# Federal line



## Les Gibson (Apr 24, 2004)

In the early 60s I was sailing on ore carriers into Newport and Cardiff. I visited a Federal line passenger ship in Newport which had 2 main engines but was only single screw. The engineers told me that when they were manoeuvring they ran one engine ahead and one astern, engaging the one to suit the movement through an electro-magnetic clutch. Can anyone tell me which ship this was, and was this a common system on other ships/companies?


----------



## Mike S (Dec 27, 2005)

She could be one of a number of vessels under the Federal/NZS flag. I served on Northumberland and she had two 8 cyl Sulzers which ran at quite high RPM (Around 280 rpm I think) and they were linked to a single shaft through magnetic couplings.
The stbd engine was stopped and run astern when manoeuvring which meant that there was a reduced amount of power astern but quick response.
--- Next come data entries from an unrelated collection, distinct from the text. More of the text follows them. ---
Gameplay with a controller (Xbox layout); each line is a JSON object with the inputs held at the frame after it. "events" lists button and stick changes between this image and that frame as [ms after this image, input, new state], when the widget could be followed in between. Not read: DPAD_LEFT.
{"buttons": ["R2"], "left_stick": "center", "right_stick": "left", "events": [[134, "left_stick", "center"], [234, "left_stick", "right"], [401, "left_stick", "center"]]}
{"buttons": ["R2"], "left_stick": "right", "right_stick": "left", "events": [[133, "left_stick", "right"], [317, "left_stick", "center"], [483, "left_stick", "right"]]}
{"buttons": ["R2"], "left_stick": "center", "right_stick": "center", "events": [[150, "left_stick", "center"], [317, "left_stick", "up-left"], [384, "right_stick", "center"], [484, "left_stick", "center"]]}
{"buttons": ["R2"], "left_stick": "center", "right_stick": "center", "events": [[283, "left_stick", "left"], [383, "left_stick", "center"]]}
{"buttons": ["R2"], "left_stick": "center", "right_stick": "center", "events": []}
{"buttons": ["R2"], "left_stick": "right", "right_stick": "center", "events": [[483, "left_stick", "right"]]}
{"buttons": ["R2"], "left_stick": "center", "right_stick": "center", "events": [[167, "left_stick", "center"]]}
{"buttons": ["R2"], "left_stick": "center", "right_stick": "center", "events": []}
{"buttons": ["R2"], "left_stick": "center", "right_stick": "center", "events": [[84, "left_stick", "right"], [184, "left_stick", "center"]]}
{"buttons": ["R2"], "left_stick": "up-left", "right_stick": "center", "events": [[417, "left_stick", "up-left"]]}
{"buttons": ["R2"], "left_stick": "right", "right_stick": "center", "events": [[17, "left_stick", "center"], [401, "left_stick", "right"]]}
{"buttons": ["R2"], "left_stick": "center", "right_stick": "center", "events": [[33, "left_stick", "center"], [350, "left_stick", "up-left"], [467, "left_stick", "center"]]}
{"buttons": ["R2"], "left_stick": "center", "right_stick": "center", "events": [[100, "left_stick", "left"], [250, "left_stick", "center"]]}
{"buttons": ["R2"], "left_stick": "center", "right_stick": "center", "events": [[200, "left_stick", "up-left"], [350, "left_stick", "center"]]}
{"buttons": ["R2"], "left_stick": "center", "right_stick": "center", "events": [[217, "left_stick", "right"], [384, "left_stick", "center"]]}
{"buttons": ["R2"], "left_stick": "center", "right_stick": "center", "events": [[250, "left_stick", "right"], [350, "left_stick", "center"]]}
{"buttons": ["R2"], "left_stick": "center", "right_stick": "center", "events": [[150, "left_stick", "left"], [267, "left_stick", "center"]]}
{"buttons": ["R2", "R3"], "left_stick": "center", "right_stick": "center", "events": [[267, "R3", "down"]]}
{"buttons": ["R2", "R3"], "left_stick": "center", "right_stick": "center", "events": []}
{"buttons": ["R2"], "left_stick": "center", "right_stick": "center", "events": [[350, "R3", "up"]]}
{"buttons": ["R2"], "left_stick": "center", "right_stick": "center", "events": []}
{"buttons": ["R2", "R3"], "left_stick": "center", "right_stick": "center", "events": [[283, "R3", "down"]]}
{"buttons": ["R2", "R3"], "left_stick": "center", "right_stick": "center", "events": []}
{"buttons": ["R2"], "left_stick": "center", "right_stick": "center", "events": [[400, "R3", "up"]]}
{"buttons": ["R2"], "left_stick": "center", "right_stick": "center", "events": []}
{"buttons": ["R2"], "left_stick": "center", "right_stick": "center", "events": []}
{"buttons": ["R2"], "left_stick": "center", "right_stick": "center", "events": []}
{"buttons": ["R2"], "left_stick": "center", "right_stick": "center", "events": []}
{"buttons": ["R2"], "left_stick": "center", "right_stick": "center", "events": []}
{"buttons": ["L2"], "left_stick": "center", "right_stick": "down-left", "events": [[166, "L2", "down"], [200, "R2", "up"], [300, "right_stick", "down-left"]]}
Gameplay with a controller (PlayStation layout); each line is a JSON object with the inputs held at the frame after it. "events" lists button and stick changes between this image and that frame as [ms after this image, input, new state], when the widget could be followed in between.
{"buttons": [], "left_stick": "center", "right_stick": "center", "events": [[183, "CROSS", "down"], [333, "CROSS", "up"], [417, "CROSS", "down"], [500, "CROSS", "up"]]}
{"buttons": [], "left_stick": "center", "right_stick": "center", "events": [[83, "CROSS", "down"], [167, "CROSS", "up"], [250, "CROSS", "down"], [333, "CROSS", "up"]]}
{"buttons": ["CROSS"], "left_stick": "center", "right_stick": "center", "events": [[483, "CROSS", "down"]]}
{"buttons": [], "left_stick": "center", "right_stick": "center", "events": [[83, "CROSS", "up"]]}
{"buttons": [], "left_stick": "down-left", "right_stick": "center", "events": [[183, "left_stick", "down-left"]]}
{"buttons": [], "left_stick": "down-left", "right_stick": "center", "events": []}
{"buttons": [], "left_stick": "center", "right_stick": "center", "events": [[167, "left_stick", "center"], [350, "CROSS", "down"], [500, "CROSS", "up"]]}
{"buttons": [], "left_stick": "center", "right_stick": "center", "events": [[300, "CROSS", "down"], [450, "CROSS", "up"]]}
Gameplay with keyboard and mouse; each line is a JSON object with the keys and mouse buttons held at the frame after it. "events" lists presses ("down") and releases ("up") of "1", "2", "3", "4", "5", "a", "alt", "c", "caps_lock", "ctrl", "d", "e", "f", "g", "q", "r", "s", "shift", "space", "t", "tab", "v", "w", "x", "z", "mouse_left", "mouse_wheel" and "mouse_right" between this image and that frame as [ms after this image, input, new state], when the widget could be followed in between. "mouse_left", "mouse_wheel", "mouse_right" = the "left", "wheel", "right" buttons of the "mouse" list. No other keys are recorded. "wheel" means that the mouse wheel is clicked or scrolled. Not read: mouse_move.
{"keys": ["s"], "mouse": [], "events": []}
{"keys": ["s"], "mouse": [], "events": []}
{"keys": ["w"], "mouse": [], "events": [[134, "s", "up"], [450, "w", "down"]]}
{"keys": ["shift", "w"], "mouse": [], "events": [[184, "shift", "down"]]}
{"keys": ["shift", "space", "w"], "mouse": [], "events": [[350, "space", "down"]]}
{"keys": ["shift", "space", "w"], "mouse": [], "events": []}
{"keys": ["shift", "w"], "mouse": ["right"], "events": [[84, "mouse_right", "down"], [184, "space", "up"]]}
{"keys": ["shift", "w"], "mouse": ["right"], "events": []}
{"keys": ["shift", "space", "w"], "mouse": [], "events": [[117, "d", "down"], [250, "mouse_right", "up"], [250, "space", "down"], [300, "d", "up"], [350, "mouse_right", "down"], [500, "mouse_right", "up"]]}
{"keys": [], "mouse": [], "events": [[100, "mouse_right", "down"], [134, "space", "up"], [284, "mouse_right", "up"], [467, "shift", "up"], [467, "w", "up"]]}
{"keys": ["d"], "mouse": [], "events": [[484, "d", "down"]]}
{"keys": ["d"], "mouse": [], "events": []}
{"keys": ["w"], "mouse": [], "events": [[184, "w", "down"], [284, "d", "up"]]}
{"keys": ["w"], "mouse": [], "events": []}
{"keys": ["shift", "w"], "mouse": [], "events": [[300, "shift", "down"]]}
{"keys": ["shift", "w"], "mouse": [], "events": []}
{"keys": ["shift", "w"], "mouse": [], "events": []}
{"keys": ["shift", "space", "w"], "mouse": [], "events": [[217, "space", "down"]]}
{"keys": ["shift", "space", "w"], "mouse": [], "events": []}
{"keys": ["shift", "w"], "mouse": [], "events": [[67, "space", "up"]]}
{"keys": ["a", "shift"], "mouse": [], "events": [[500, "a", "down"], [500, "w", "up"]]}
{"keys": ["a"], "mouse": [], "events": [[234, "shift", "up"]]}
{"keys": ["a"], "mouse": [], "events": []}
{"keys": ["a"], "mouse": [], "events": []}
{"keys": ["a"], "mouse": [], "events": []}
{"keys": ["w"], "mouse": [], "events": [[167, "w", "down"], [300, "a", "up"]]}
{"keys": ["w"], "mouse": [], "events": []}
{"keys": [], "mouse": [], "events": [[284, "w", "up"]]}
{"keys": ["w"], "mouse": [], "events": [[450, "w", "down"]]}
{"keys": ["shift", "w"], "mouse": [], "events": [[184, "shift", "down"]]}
I seem to recall that there were about 8 ships in the fleets with this system. The idea was to get the efficiency of the single screw and the power of two engines. These ships had to run long distances at fairly high service speeds and it was an attempt to get the best of both worlds. It proved to be troublesome and by the end of the fifties the larger Sulzers then available allowed them to go back to a single large slow running engine and a single screw. Much more simple and reliable.
We are talking close on 50 to 60 years ago now and marine diesels today are a quantum leap from those days. By the way all of these ships were cargo only......the Rangi's were all based out of London and were twin screw.
Hope this helps.


----------



## BeerSailor (Oct 18, 2006)

Les,
Cornwall, Surrey, Middlesex, Essex, Northumberland & Otaki were the vessels fitted with this engine layout, none of them were passenger ships. You will find several discussions on this in postings under the various ships above.
regards
Brian


----------



## Les Gibson (Apr 24, 2004)

Beersailor, and Mike S,
Many thank's. Jogged the old memory a bit, I think it was the Middlesex.
Regards, Les


----------